Despite airing more of a mix of current music with '80s and '90s, WZPT's format was similar to that of sister station WBZZ ("B94"). In fact, after that station initially dropped the Top 40 format for active rock in 2004, listeners who liked B94 but didn't care for the new rock format were encouraged on-air to listen to WZPT.

===As WBZZ===
On January 19, 2010, B94 (93.7 FM) changed again, this time to sports talk as KDKA-FM ("93.7 The Fan"). CBS Radio also announced that they would merge Star with B94 to bring B94's music and some on-air personalities onto Star for listeners to continue to enjoy. In doing so, WZPT eliminated the 1980s, 1990s and 2000s tracks in favor of Adult Top 40 music, playing current and recent current music only. Star added more rhythmic artists such as Lady Gaga, Kesha, and Timbaland in addition to artists such as Shinedown, Kelly Clarkson and John Mayer.

On January 5, 2011, CBS Radio reacquired the WBZZ calls from the former WQSH-Albany, New York, with plans to use the calls to replace the WZPT calls. The call letter change was approved on January 19, 2011.

In October 2011, the words in the branding were swapped to "100.7 Star." The station also introduced a new logo.

On February 2, 2017, CBS Radio announced it would merge with Entercom.
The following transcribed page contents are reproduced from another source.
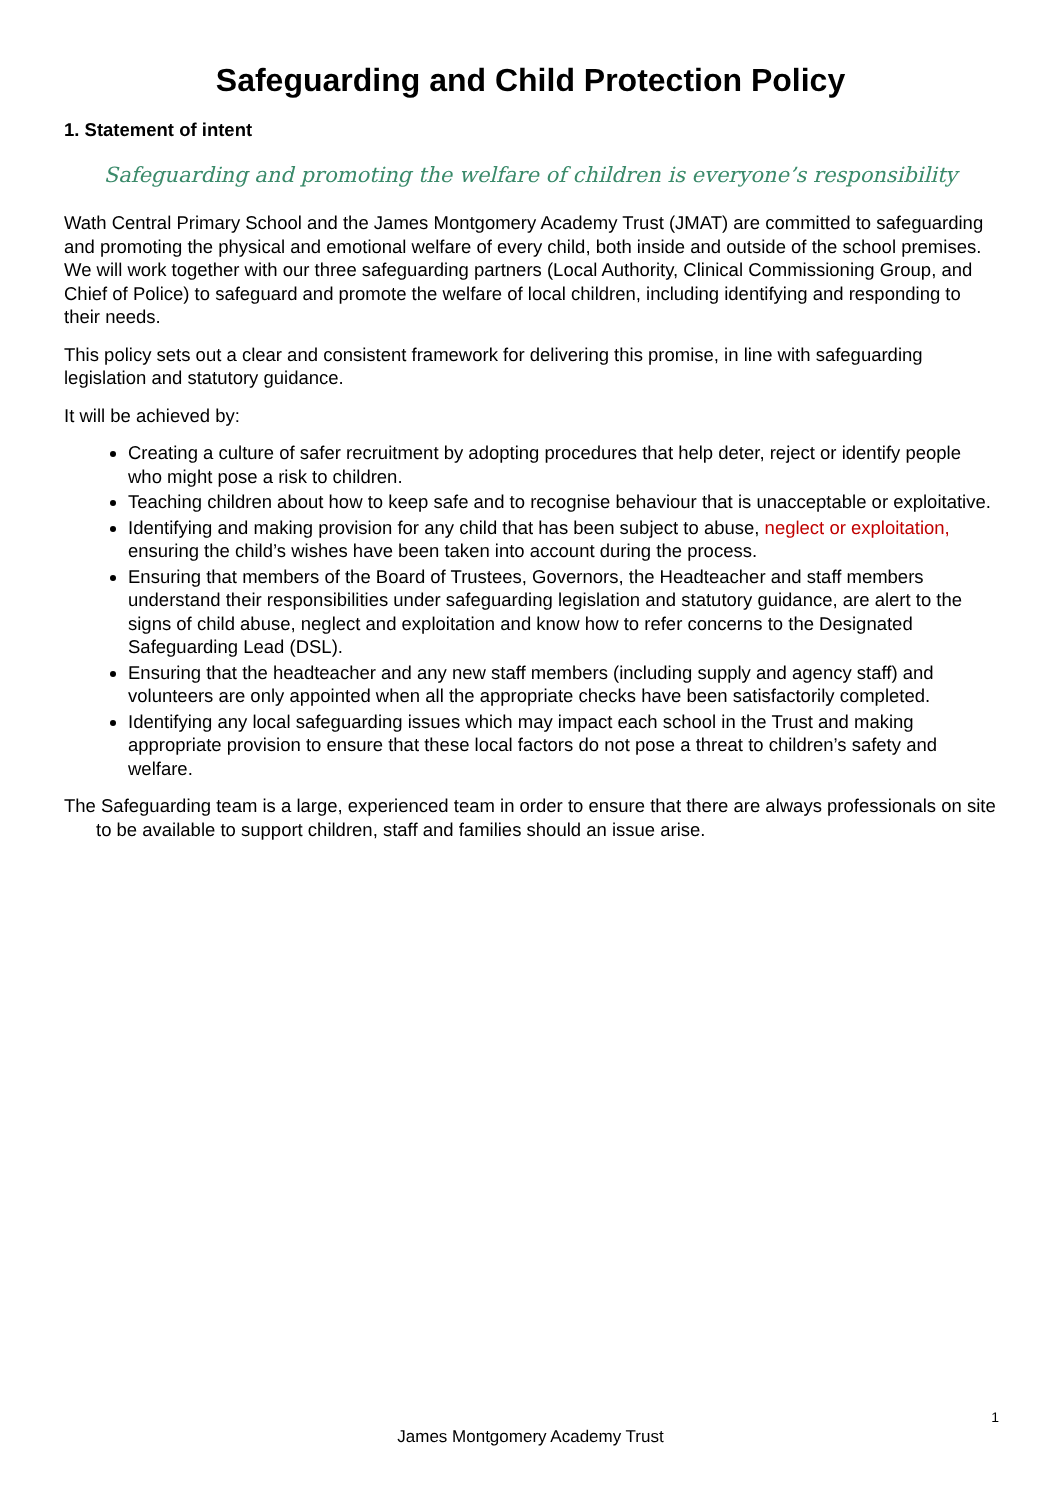Safeguarding and Child Protection Policy
1. Statement of intent
Safeguarding and promoting the welfare of children is everyone’s responsibility
Wath Central Primary School and the James Montgomery Academy Trust (JMAT) are committed to safeguarding and promoting the physical and emotional welfare of every child, both inside and outside of the school premises. We will work together with our three safeguarding partners (Local Authority, Clinical Commissioning Group, and Chief of Police) to safeguard and promote the welfare of local children, including identifying and responding to their needs.
This policy sets out a clear and consistent framework for delivering this promise, in line with safeguarding legislation and statutory guidance.
It will be achieved by:
Creating a culture of safer recruitment by adopting procedures that help deter, reject or identify people who might pose a risk to children.
Teaching children about how to keep safe and to recognise behaviour that is unacceptable or exploitative.
Identifying and making provision for any child that has been subject to abuse, neglect or exploitation, ensuring the child’s wishes have been taken into account during the process.
Ensuring that members of the Board of Trustees, Governors, the Headteacher and staff members understand their responsibilities under safeguarding legislation and statutory guidance, are alert to the signs of child abuse, neglect and exploitation and know how to refer concerns to the Designated Safeguarding Lead (DSL).
Ensuring that the headteacher and any new staff members (including supply and agency staff) and volunteers are only appointed when all the appropriate checks have been satisfactorily completed.
Identifying any local safeguarding issues which may impact each school in the Trust and making appropriate provision to ensure that these local factors do not pose a threat to children’s safety and welfare.
The Safeguarding team is a large, experienced team in order to ensure that there are always professionals on site to be available to support children, staff and families should an issue arise.
1
James Montgomery Academy Trust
The merger was approved on November 9, 2017, and was consummated on the 17th.

By 2022, WBZZ began to shift from Hot AC to Top 40, with a strong throwback component including many 1990’s and 2000’s rhythmic tracks.

In 2026, WBZZ shifted back to a more conventional Hot AC format, branded as “90’s to Now,” with most of the previously-mentioned rhythmic material having been removed from the playlist.

==HD Radio==

WBZZ-HD2 logo as "B94 Replay"

100.7 began HD Radio operations in 2006. 100.7 HD-1 carried the standard analog format, while 100.7 HD2 carried a 1980s/1990s hits format dubbed the "80s/90s Flashback Channel" (named after their popular "Flashback Friday" program at the time). When the station rebranded as "100.7 Star" in October 2011, the HD2 channel shifted its format to include 2000s hits, and was renamed "Replay Radio", which includes heavy references to former sister station B94. WBZZ added an HD3 channel in August 2012, carrying CBS Radio's alternative-talk format, branded as "The Sky." The Sky was also carried on Seattle's KMPS-HD3 and Boston's WBMX-HD4. In early 2014, the HD3 channel flipped to Top 40/CHR, branded as "AMP Radio". As of July 25, 2018, WBZZ-HD3 changed to a simulcast of WAMO (AM), which aired a rhythmic contemporary format. On June 25, 2019, WAMO (AM) flipped to Urban AC as "107.3 The Beat", with the rhythmic format remaining on WBZZ-HD3 and FM translator 100.1 W261AX after that translator was repurposed to simulcast KDKA (AM) in November 2020, the rhythmic format would move to translator 107.3 W297BU and WAMO (AM); the simulcast remained on WBZZ-HD3 until early 2022, when it assumed Audacy's LGBTQ-centric talk and EDM format Channel Q.